Any narrative of how we got to this point has to start with the so-called Holder Doctrine, a June 1999 memorandum written by the then–deputy attorney general warning of the dangers of prosecuting big banks—a variant of the “too big to fail” argument that has since become so familiar. Holder’s memo asserted that “collateral consequences” from prosecutions—including corporate instability or collapse—should be taken into account when deciding whether to prosecute a big financial institution. That sentiment was echoed as late as 2012 by Lanny Breuer, then the head of the Justice Department’s criminal division, who said in a speech at the New York City Bar Association that he felt it was his duty to consider the health of the company, the industry, and the markets in deciding whether or not to file charges.
And this caught my attention for a simple reason - there was no link to the memorandum in question. And I've learned to be suspicious of news articles that reference documents without pointing to them.
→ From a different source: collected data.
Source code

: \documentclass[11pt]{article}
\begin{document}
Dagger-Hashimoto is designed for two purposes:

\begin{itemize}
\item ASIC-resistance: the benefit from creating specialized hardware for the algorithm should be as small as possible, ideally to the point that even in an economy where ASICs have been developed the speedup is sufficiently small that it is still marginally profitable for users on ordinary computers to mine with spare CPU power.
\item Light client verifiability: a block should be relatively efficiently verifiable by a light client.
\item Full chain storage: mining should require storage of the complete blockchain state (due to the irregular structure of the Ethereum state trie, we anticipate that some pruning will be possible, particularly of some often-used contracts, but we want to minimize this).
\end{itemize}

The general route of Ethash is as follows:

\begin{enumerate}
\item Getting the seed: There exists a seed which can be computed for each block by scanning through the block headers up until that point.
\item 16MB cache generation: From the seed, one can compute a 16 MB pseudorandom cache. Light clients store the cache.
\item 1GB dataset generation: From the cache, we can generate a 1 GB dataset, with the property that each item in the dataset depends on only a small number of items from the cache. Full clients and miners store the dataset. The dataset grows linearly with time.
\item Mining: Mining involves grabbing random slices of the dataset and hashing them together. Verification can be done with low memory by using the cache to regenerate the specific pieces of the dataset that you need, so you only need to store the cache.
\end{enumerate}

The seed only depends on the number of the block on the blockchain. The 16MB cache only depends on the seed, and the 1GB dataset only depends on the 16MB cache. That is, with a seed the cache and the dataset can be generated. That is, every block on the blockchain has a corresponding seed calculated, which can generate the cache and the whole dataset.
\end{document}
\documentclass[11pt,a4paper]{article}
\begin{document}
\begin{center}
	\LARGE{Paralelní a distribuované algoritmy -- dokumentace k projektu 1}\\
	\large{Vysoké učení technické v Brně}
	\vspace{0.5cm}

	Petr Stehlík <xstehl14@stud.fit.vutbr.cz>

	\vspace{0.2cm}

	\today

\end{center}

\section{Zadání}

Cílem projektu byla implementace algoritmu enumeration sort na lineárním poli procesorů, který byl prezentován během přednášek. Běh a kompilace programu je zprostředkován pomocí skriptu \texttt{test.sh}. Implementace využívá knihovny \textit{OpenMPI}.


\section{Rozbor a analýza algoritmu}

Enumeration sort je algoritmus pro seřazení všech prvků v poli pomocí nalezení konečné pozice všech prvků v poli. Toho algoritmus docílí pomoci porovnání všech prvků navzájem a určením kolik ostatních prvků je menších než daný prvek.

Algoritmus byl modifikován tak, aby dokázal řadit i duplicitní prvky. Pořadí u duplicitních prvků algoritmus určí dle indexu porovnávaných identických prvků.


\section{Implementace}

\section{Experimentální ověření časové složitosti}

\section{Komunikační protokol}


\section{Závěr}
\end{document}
About 30 seconds on Google later, I had tracked down "Federal Prosecution of Corporations." And unsurprisingly, it didn't at read like a "warning of the dangers of prosecuting big banks," any more than the manual that comes with a car constitutes a "warning of the dangers of driving."
Virtually every conviction of a corporation, like virtually every conviction of an individual, will have an impact on innocent third parties, and the mere existence of such an effect is not sufficient to preclude prosecution of the corporation. Therefore, in evaluating the severity of collateral consequences, various factors already discussed, such as the pervasiveness of the criminal conduct and the adequacy of the corporation's compliance programs should also be considered in determining the weight to be given to this factor.
Federal Prosecution of Corporations
Now, it may very well be true that the reason that there haven't been prosecutions of "Wall Street types" is that the Federal Government is protecting people in high places due to cronyism and an insufficient commitment to justice for the majority of citizens. Governments have done far worse. But Eric Holder's 1999 memorandum doesn't support that viewpoint in and of itself. And this strikes me as part of the reason why there wasn't a link to an easily-available document.

As much as we talk about "Media Bias," despite the legal fiction of corporate personhood, media organizations are not people, and they lack a consciousness. People, on the other hand, have biases, disagreements and agendas, and they often seek to enlist other people in these, to make them more effective, to show themselves that people are paying attention, or what-have-you. And it's these personal factors that we should be wary of, and alert to the markers for.